» **Text zum Lesen**
:::::

Primacom und Tele Columbus standen in den vergangenen Jahren schon mehrmals vor dem Traualtar: 2007 wollte der damalige Großaktionär, der Finanzinvestor Orion/Escaline, die Unternehmen zusammenführen. Im Oktober 2013 schickte Primacom vergebens ein Kaufangebot an Tele Columbus, im November bekam Tele Columbus bei der Revanche ebenfalls einen Korb. Sinn macht der Zusammenschluss sicherlich, da beide Unternehmen die gleichen Regionen beackern und es ein hohes Einsparungspotential gibt.
 
Einzig und allein: Ist der Kaufpreis von 711 Millionen Euro für den operativen Betrieb angemessen oder jenseits von Gut und Böse? Zumal  Tele Columbus selbst nur eine Marktkapitalisierung von knapp 700 Millionen Euro besitzt und demnächst die Haltefristen einiger Aktienpakete enden. Hierdurch könnte der Aktienkurs stark unter Druck geraten. Nach eigenen Angaben will Tele Columbus die 711 Millionen zum Teil aus den Einnahmen von rund 370 Millionen Euro aus dem Börsengang, einem Bankkredit und einer Brückenfinanzierung über 125 Millionen Euro finanzieren. Ein riskantes Spiel, bei dem nichts anbrennen darf.

:::::

» **Arbeitsauftrag**
Schreiben Sie aus dem Text über Primacom und Tele Columbus die Stelle von „Primacom und Tele“ bis „hohes Einsparungspotential gibt.“ wortgetreu ab.

» **Bereitgestelltes Material**
:::::

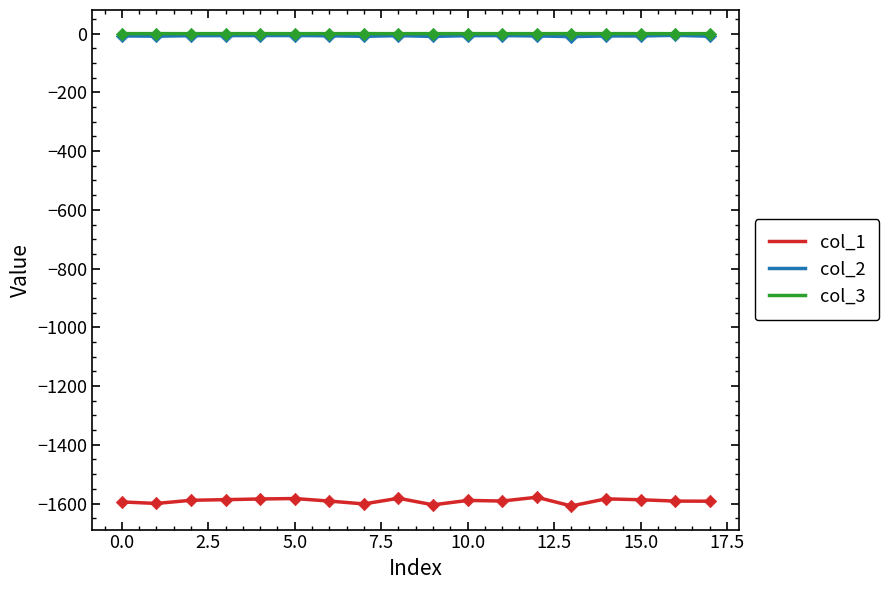

What is the smallest value displayed?

-1608.3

:::::

» **Lösung zur Aufgabe**
Primacom und Tele Columbus standen in den vergangenen Jahren schon mehrmals vor dem Traualtar: 2007 wollte der damalige Großaktionär, der Finanzinvestor Orion/Escaline, die Unternehmen zusammenführen. Im Oktober 2013 schickte Primacom vergebens ein Kaufangebot an Tele Columbus, im November bekam Tele Columbus bei der Revanche ebenfalls einen Korb. Sinn macht der Zusammenschluss sicherlich, da beide Unternehmen die gleichen Regionen beackern und es ein hohes Einsparungspotential gibt.